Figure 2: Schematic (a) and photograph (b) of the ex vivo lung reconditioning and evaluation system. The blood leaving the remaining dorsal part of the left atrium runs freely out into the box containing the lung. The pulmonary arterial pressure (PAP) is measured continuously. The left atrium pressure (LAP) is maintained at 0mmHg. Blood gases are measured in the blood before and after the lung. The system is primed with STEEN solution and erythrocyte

...

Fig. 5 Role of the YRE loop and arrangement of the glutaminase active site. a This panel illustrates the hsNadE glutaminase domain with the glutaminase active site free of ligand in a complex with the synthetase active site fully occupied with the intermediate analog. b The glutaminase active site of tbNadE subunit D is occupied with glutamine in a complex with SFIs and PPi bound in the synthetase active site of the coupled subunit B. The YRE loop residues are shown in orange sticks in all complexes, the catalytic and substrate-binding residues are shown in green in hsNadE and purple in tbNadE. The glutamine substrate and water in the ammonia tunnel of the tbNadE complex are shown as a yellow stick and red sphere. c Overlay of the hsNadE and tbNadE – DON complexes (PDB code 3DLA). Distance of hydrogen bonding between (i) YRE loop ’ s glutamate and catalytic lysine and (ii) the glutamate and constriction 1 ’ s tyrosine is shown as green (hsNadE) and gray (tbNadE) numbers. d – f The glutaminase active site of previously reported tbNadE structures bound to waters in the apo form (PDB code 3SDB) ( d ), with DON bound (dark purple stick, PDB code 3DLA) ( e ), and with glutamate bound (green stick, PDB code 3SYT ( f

---

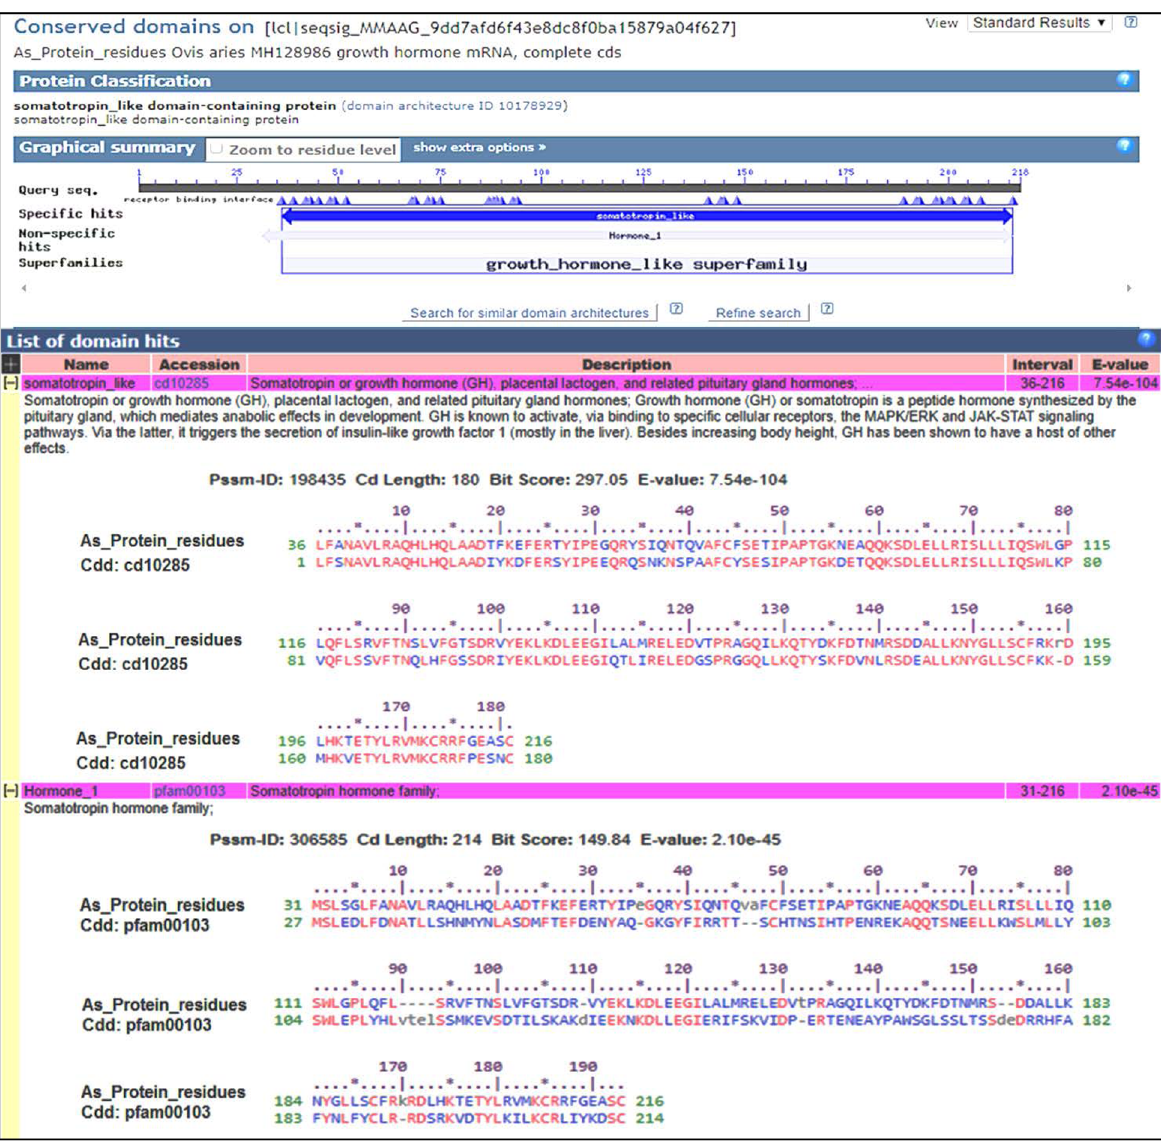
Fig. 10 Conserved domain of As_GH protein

Aim of the exercise →
Please go through the data and copy each line containing the word "domain".

Output of the exercise →
Fig. 5 Role of the YRE loop and arrangement of the glutaminase active site. a This panel illustrates the hsNadE glutaminase domain with the glutaminase active site free of ligand in a complex with the synthetase active site fully occupied with the intermediate analog. b The glutaminase active site of tbNadE subunit D is occupied with glutamine in a complex with SFIs and PPi bound in the synthetase active site of the coupled subunit B. The YRE loop residues are shown in orange sticks in all complexes, the catalytic and substrate-binding residues are shown in green in hsNadE and purple in tbNadE. The glutamine substrate and water in the ammonia tunnel of the tbNadE complex are shown as a yellow stick and red sphere. c Overlay of the hsNadE and tbNadE – DON complexes (PDB code 3DLA). Distance of hydrogen bonding between (i) YRE loop ’ s glutamate and catalytic lysine and (ii) the glutamate and constriction 1 ’ s tyrosine is shown as green (hsNadE) and gray (tbNadE) numbers. d – f The glutaminase active site of previously reported tbNadE structures bound to waters in the apo form (PDB code 3SDB) ( d ), with DON bound (dark purple stick, PDB code 3DLA) ( e ), and with glutamate bound (green stick, PDB code 3SYT ( f
Fig. 10 Conserved domain of As_GH protein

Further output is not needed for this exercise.